- [EXERCISE GOAL]
Below are lines of data, and only some are wanted. Please repeat exactly those from the line that has "left wrist: (256, 320)" through the line that has "right knee: (145, 653)".
***** TASK DATA *****
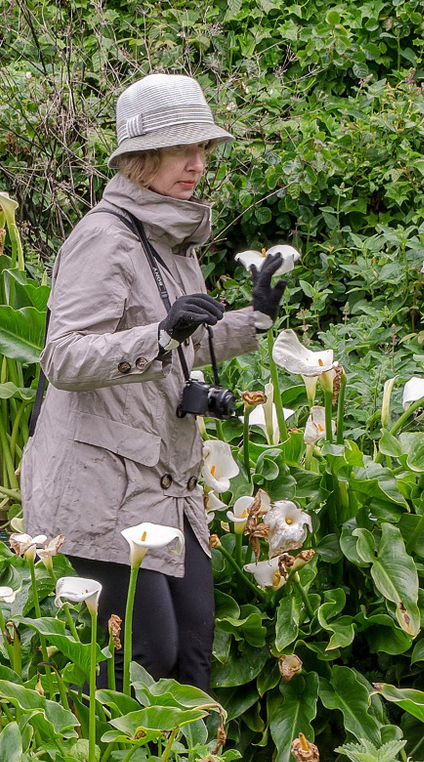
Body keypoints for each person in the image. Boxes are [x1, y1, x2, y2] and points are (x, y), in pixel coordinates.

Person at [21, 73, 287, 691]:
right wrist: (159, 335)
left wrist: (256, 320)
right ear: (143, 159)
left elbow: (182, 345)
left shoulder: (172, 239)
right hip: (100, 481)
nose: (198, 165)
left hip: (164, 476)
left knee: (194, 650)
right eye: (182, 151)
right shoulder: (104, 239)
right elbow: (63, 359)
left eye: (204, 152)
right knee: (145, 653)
*****
***** TASK DATA *****
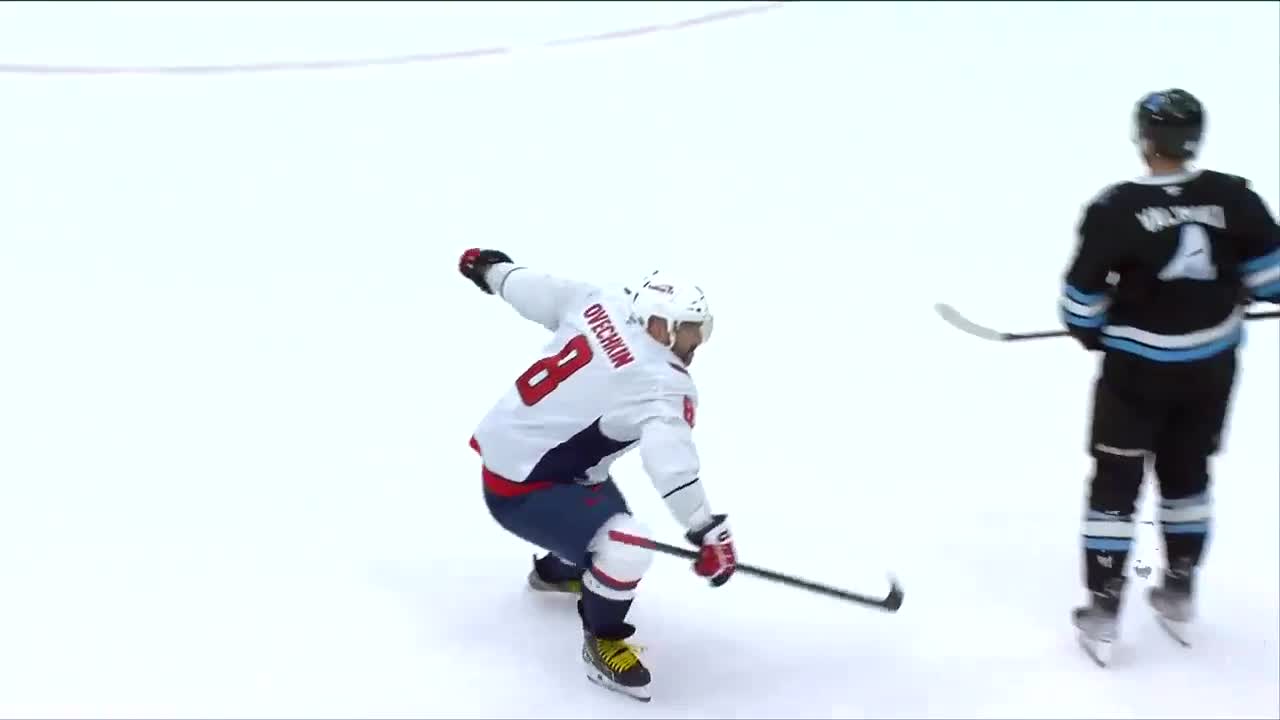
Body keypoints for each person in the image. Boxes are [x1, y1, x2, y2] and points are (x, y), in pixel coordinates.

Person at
*****
- [TASK RESPONSE]
left wrist: (256, 320)
right ear: (143, 159)
left elbow: (182, 345)
left shoulder: (172, 239)
right hip: (100, 481)
nose: (198, 165)
left hip: (164, 476)
left knee: (194, 650)
right eye: (182, 151)
right shoulder: (104, 239)
right elbow: (63, 359)
left eye: (204, 152)
right knee: (145, 653)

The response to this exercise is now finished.